**Instruction 1**.
Transcribe the part of the post about simulated laughter audio starting with "I read that" and going on through "match laughter video.".
**Instruction 2**.
Summarize the post about simulated laughter audio in two sentences.

**Selected text**.
::::

So, if he's wanting to reach audiences en masse, he'll have to go virtual unless the venues return to capacity. Regardless, I'm sure virtual experiences will remain popular and standard, unfortunately.

Here's an idea I'm exploring about how to get auditory feedback during a virtual performance without unwanted audio disturbances sabotaging the event.

The general idea is to create a video library of individual people laughing, match the laughter audio libraries to the video expression libraries, then simulate real-time laughs based on video only.

I read that machine learning has proven more accurate than lip reading. I'm guessing it could be possible to simulate a person's voice based on video (no audio) of them talking. 

Use facial recognition of audience video and machine learning libraries to generate a real-time laughter audio track.

1. Collect video of people laughing to create two separate libraries: 

A) Video library of people laughing

B) Audio library of people laughing

2. Train the learning engine to recognize which facial expressions likely match with various laughter audio patterns. Allow this engine to serve as a foundation generation for generating laughter audio tracks to match laughter video.

::::

**Data rows**.
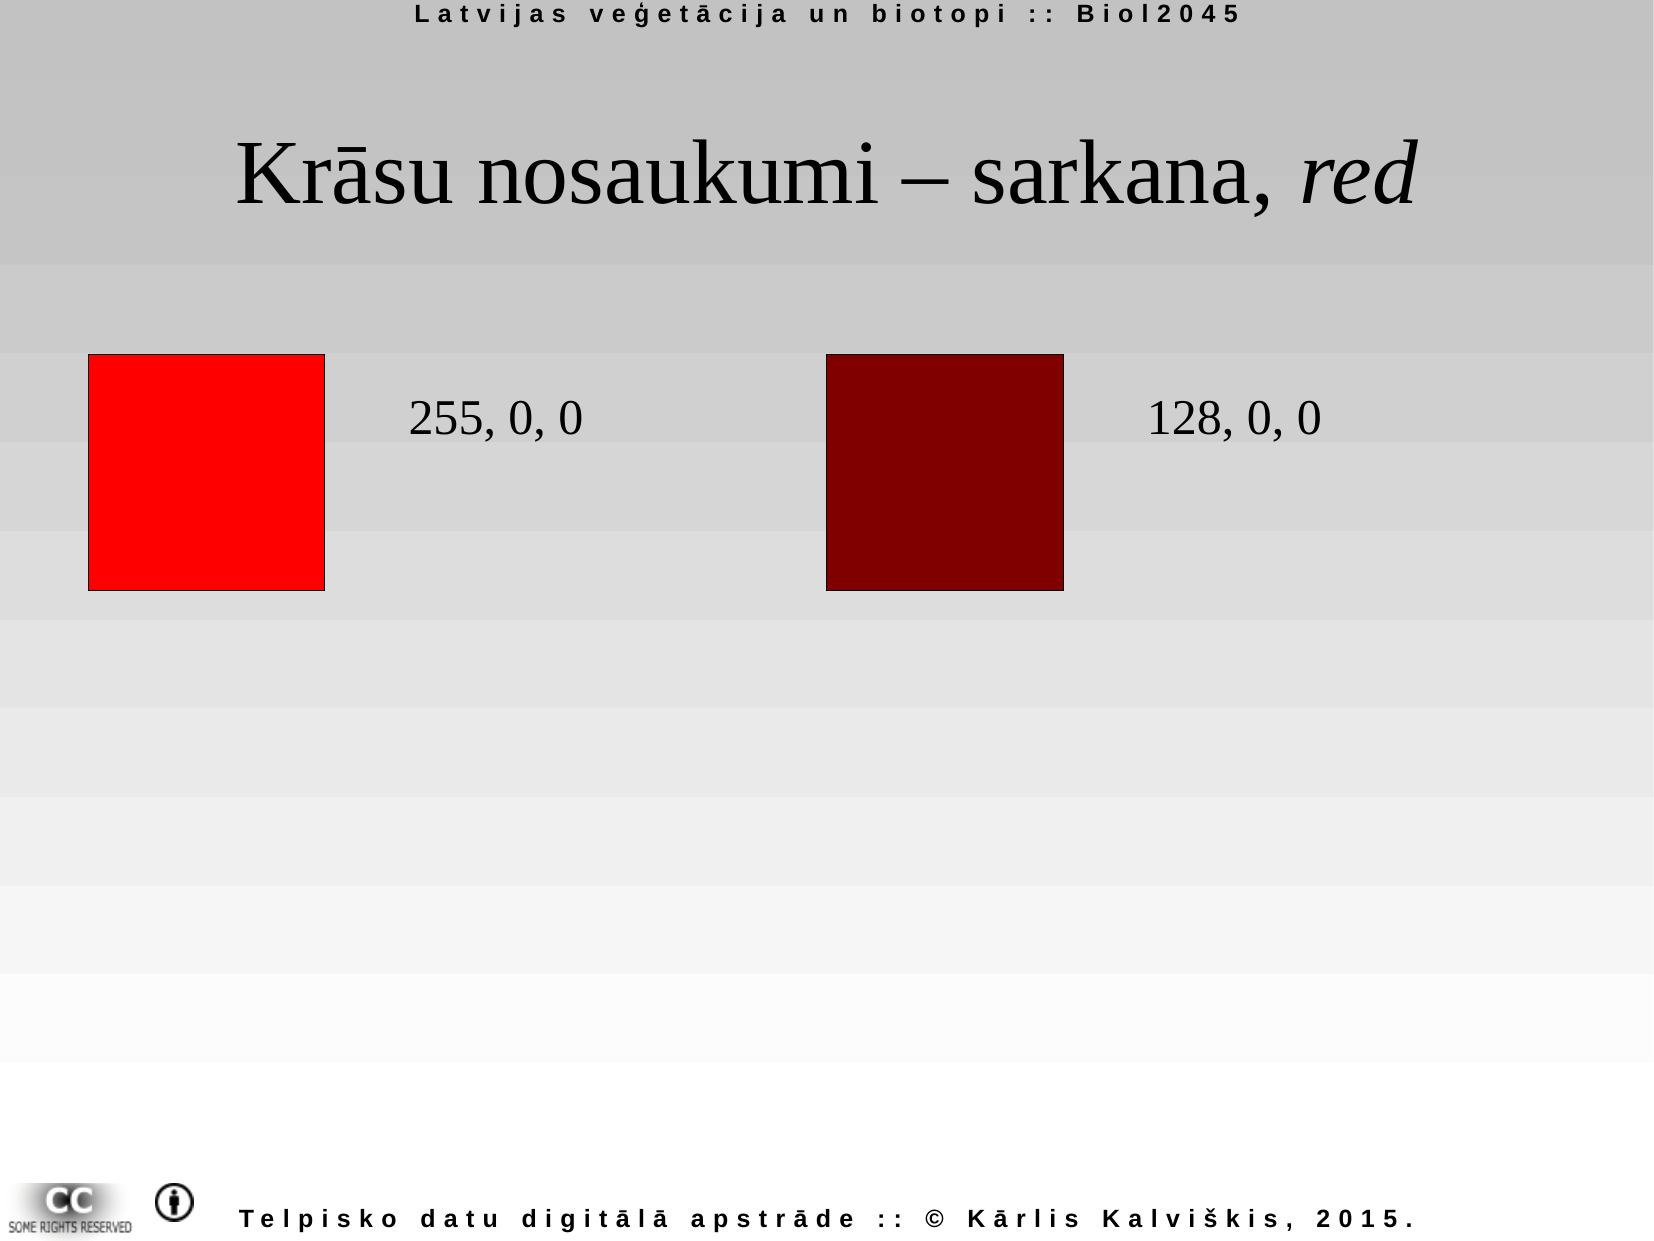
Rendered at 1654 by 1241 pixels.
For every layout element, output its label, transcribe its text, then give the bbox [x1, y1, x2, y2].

::::

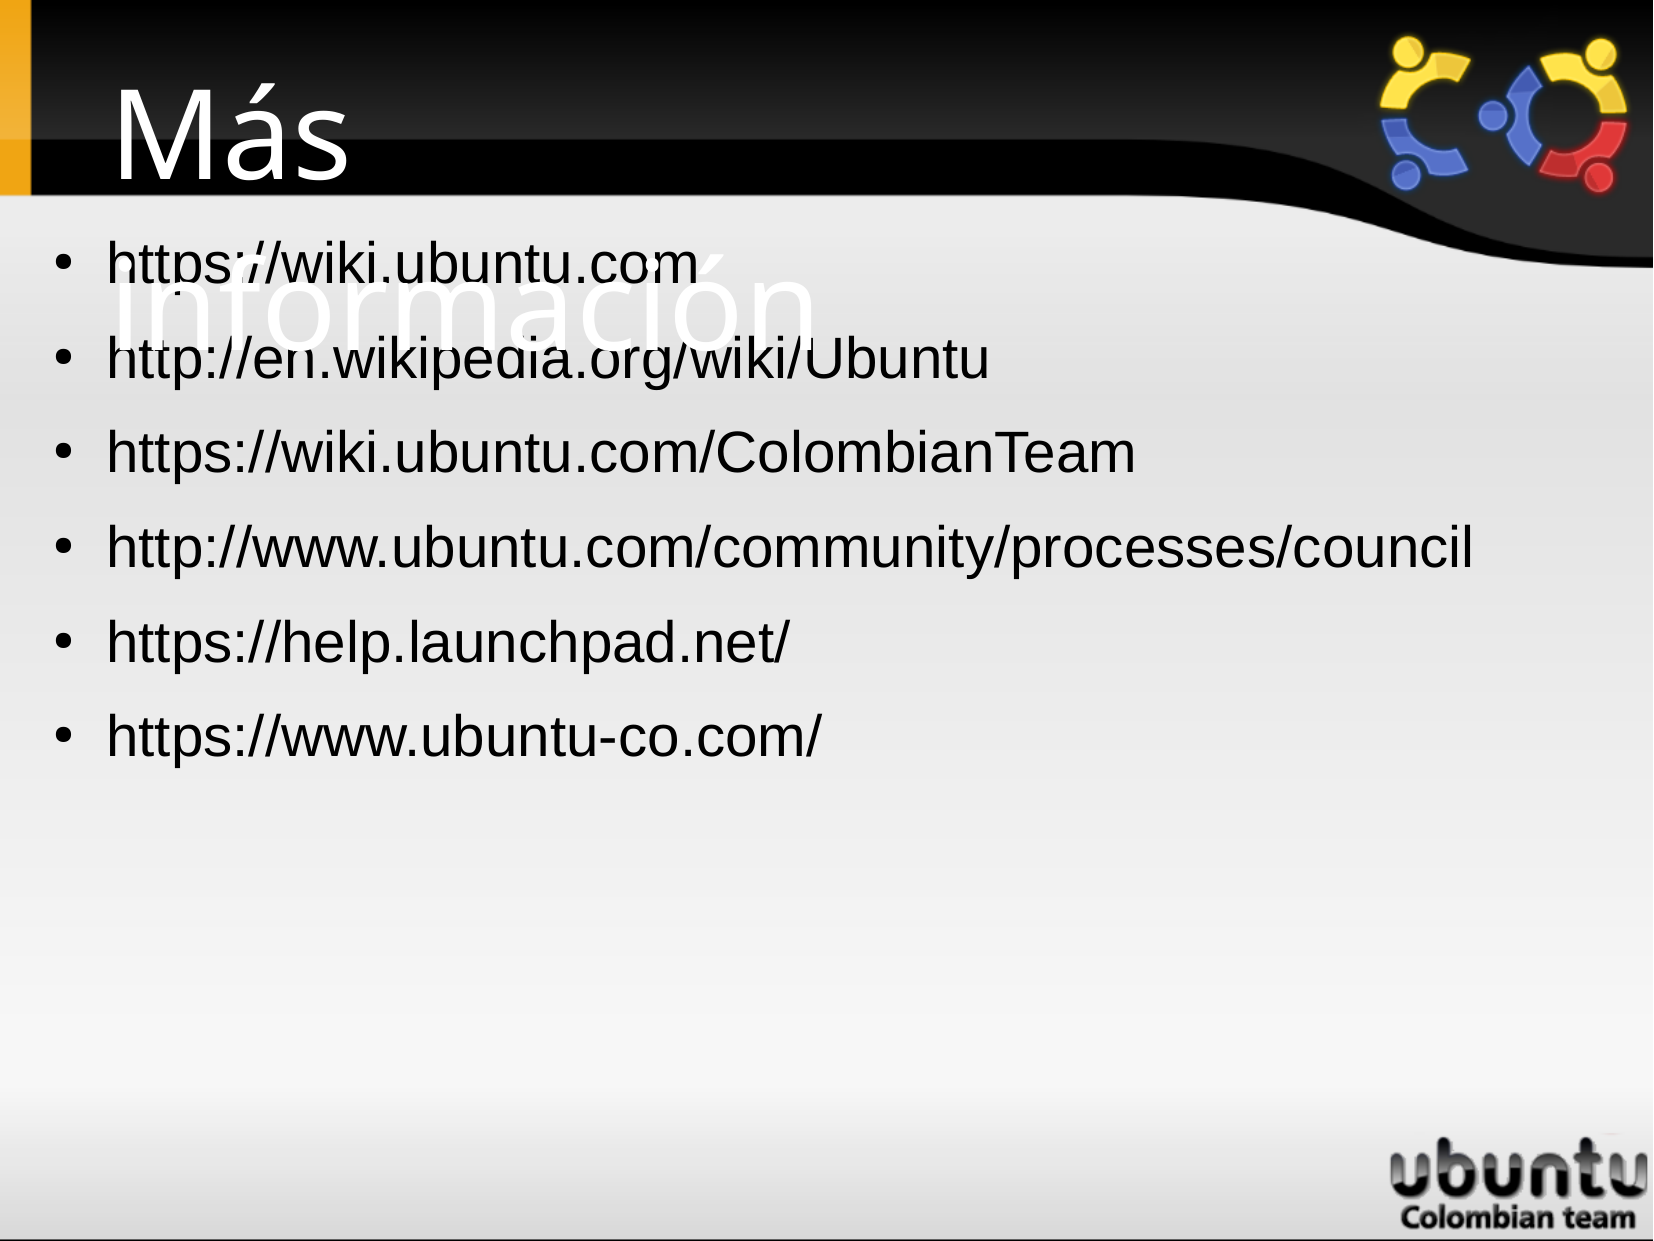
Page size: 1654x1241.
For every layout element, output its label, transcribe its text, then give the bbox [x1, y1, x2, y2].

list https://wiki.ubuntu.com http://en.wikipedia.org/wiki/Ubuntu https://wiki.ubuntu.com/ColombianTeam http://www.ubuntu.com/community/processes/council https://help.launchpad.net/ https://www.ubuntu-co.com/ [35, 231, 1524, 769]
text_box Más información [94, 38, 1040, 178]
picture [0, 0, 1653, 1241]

::::

**Task output 1**.
I read that machine learning has proven more accurate than lip reading. I'm guessing it could be possible to simulate a person's voice based on video (no audio) of them talking. 

Use facial recognition of audience video and machine learning libraries to generate a real-time laughter audio track.

1. Collect video of people laughing to create two separate libraries: 

A) Video library of people laughing

B) Audio library of people laughing

2. Train the learning engine to recognize which facial expressions likely match with various laughter audio patterns. Allow this engine to serve as a foundation generation for generating laughter audio tracks to match laughter video.

**Task output 2**.
The writer proposes getting laughter feedback during virtual performances, without unwanted audio disturbances, by generating a real-time laughter audio track from audience video alone. The plan is to collect separate video and audio libraries of people laughing and train a learning engine to match facial expressions with laughter audio patterns.